FRESCOBOL Wholesale
Bench Notes

A short note about the wood: why we still kiln-dry, even though it's slower

2025-02-26

This one is kind of technical, sorry. Skip if you're not in the trade.

The core of our racket — the inner layer — is poplar plywood. Faces are beech, sometimes okoume on the budget line. For the poplar to laminate properly and stay flat after the hot-press, the moisture content has to sit around 8 to 10 percent. Above 12% you get warping, below 6% it gets brittle and the silk-screen ink doesn't bond as well.

The traditional way to get there is a kiln. Takes 3 to 5 days depending on the season. Slow, costs energy, takes floor space.
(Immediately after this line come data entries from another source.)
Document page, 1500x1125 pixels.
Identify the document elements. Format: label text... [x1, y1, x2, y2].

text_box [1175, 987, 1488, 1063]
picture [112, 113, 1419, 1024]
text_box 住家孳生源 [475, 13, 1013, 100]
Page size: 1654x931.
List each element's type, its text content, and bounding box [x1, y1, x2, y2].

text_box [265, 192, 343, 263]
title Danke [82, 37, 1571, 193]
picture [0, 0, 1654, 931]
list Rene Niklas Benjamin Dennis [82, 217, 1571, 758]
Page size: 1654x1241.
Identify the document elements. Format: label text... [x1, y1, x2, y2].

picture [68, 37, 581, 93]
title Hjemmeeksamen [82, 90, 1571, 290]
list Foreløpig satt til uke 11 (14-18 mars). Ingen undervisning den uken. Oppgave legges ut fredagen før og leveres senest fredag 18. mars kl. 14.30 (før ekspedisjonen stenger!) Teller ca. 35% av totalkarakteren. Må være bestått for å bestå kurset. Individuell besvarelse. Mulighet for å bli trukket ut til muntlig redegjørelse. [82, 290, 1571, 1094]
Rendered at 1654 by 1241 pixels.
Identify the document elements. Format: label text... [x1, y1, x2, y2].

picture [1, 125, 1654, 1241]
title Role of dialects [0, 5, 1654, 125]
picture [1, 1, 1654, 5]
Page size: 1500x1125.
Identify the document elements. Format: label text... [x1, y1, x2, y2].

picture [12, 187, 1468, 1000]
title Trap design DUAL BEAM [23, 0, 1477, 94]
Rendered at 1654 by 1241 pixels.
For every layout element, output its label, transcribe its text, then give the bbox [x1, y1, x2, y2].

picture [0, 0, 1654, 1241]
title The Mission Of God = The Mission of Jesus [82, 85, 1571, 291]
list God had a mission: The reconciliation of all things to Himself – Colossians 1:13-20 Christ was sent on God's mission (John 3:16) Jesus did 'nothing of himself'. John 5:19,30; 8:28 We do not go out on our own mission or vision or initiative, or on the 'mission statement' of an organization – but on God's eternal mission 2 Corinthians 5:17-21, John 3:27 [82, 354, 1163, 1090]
In 2019 a sales guy from a vendor in Shandong came down and pitched us on RF (radio-frequency) drying. Much faster — like, hours instead of days. We bought a small unit, ran it through summer 2019 into early 2020.

It works. The moisture readings come out right. But.

The wood that came out of the RF dryer felt different. Hard to describe. Drier on the surface than the core sometimes — you'd hot-press a sheet and it'd look fine, then a week later you'd see a tiny cup. Not always. Maybe 1 in 30 sheets. Thats a 3% reject rate which sounds small but for us that's like 60 paddles a month going to the seconds bin.

Also — and this is the part I can't really prove with data, just feel — the rackets that came out of those press runs didn't sound right. Frescobol players will know what I mean. You hit the ball and the racket should have a kind of warm tock, not a sharp click. The RF-dried ones tended toward the click. Two of our long-term Brazilian buyers actually called this out without us telling them anything had changed.

So we sold the RF unit. Went back to the kiln. The Brazilian buyers stopped complaining. We lost some speed on the front end but the seconds rate is back under 1%.

I think the lesson is: faster isn't always better, and the old guys in the workshop sometimes know things they can't put into a spec sheet.